Screening Difference: How Hollywood's Blockbuster Films Imagine Race, Ethnicity, and Culture
- Publish Date: 2007-08-29
- Binding: Paperback
- Author: Jaap Van Ginneken
Did you know that Pocahontas probably never fell in love with John Smith, as the Disney and other film versions of those events pretend? That Godzilla was originally an anti-American and anti-nuclear movie, heavily cut and supplemented with new material? That Zorro was not created by an American author but derived from the much older Mexican struggle for independence? That Anna and the King was largely invented? That the myth of the sexually eager Hula girls is based on misunderstandings by the first explorers?
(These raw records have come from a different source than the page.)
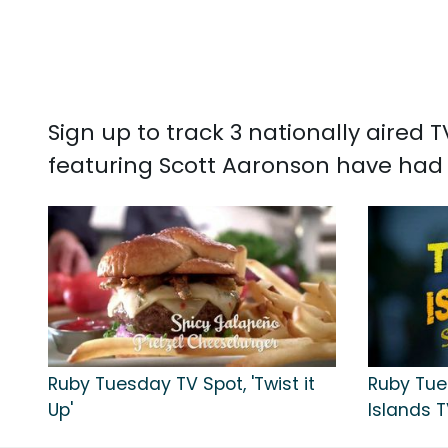
Sign up to track 3 nationally aired
featuring Scott Aaronson have had 
Ruby Tuesday TV Spot, 'Twist it
Ruby Tue
Up'
Islands T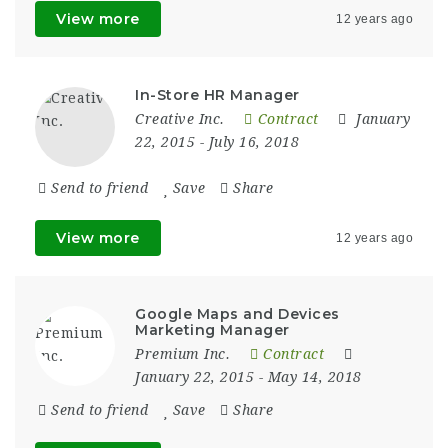
View more
12 years ago
In-Store HR Manager
Creative Inc.
Contract
January
22, 2015
- July 16, 2018
Send to friend
Save
Share
View more
12 years ago
Google Maps and Devices
Marketing Manager
Premium Inc.
Contract
January 22, 2015
- May 14, 2018
Send to friend
Save
Share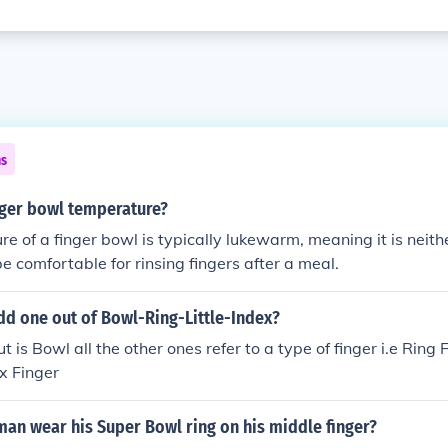
ns
nger bowl temperature?
e of a finger bowl is typically lukewarm, meaning it is neithe
be comfortable for rinsing fingers after a meal.
dd one out of Bowl-Ring-Little-Index?
 is Bowl all the other ones refer to a type of finger i.e Ring Fi
x Finger
an wear his Super Bowl ring on his middle finger?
That Black Hawk Down and many other war movies were censored and indirectly subsidized by the Pentagon? Screening Difference takes us on a fascinating voyage through major movie blockbusters that deal with the encounter between us, based on white Hollywood, and them, the filmic representations of other races, ethnicities, and cultures. Looking at subtle orientations in casting and make-up, sets and props, lighting and camera movements, music and language, this lively book follows the best-known genres and subgenres: from animated cartoons to wilderness films, from romantic movies to colonial adventures. Screening Difference tracks the stories back to their origins and patiently dissects the hidden messages that have gradually crept into them.